Recently, relations between Germany and France have been quite crunchy. Scholz and Macron are now making the anniversary of the Elysée contract a big show of reconciliation. Concrete new projects hardly jump out.

After considerable tensions in recent months, on the 60th anniversary of the Elysée Treaty, Germany and France reiterated the importance of their friendship for the future of Europe. French President Emmanuel Macron said at a ceremony at Paris’ Sorbonne University on Sunday that Germany and France were like “two souls in one breast” for him. “To speak for a French person about Germany means to speak about a part of oneself,” he told more than 30 ministers from both governments and around 200 members of parliament.

Chancellor Olaf Scholz (SPD) thanked the “French brothers and sisters” in French for their friendship. He regarded the differences of opinion between the two countries as normal in such close cooperation. “The Franco-German engine is a compromise machine – well oiled, but sometimes loud and marked by hard work,” said Scholz. “He doesn’t get his drive from sweet cuddles and empty symbolism. But because of our firm will to always convert controversies and differences of interest into aligned action.”

The ceremony was linked to a joint cabinet meeting, which, however, brought only a few concrete results. Among other things, the two governments agreed to extend a hydrogen pipeline from France to Spain to Germany. They promise Ukraine “unwavering support” without going into specific weapon systems such as battle tanks.

60 years ago, the Élysée Treaty was signed in Paris to reconcile the two former hereditary enemies and opponents of the war. To this day, it is considered the basis for Franco-German cooperation. For the anniversary ceremony and the subsequent deliberations of both governments, Scholz was accompanied to Paris by almost the entire cabinet. Only Labor Minister Hubertus Heil (SPD) was absent due to illness. More than 100 members of the Bundestag traveled in a second plane, led by Parliament President Bärbel Bas (SPD).
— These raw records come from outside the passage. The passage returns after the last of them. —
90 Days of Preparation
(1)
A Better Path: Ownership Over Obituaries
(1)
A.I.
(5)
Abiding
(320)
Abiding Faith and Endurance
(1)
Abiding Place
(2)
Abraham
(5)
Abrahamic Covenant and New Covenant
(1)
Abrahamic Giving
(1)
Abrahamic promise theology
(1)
In the same room where the ceremony took place, Macron drafted his vision of a sovereign Europe a good five years ago, which caused a stir. Chancellor Angela Merkel (CDU) did not respond to this request until the end of her term in office. Scholz reacted last summer with a keynote address on European policy in Prague, in which he did not go into detail about the importance of Franco-German friendship for Europe. Neither was well received in France.

In Paris, Scholz expressly thanked him for Macron’s Sorbonne speech. “Today we are working side by side to strengthen Europe’s sovereignty,” he stressed. The forces would have to be bundled precisely where the nation states would have lost assertiveness on their own: “In safeguarding our values ​​in the world, in protecting our democracy against authoritarian forces. But also in the competition for modern technologies, in securing raw materials, in energy supply or in space travel,” said Scholz.

Macron warmly greeted the Chancellor with a hug in front of the Sorbonne. Germany and France are determined to make their friendship “one of the trees of life of European sovereignty,” he said in his speech. “You can rest assured that the two of us will continue to advance this once impossible couple that is simply the result of will, courage and strength.”

What is needed is an ambitious European industrial strategy that protects production in Europe, as well as a “Made in Europe 2030” strategy that makes Europe a pioneer in future technologies and artificial intelligence. Joint pioneering work is required for a European Union capable of establishing itself as an independent geopolitical power, stressed Macron.

Since Chancellor Scholz took office a good year ago, there have been repeated upsets in Franco-German relations. Last fall, France was displeased with German resistance to a European gas price cap and the federal government’s 200 billion program to cushion high energy costs. At the time, Macron accused Germany of isolating itself in Europe. The consultations between the two governments, which were actually planned for October, had to be postponed because agreement on all points could not yet be reached.

Most recently, the vote on arms deliveries to Ukraine did not go well. In early January, Macron pushed ahead with the decision on reconnaissance and armored personnel carriers and announced it a day before Scholz and US President Joe Biden.

The final declaration of the joint cabinet meeting is about broad cooperation from defense to transport to climate protection.

Climate: Both countries want to promote the climate-friendly restructuring of their economy and the expansion of renewable energies – but “while respecting the principle of technology neutrality”. In contrast to Germany, France is relying heavily on nuclear power when moving away from fossil fuels. Both sides recognize this different orientation.

Economy: The competitiveness of the EU economy is to be strengthened with an ambitious strategy and through simplified and accelerated state aid procedures. However, the statement does not say that this is also a reaction to the US anti-inflation law with investments worth billions in climate protection and a feared disadvantage for European companies.

Traffic: Cross-border traffic connections should be promoted. The expansion of the high-speed train connection between Paris and Berlin will be supported – the railways of both countries initially want to have a fast train commute daily – as well as the night train between the capitals that has already been announced for 2024.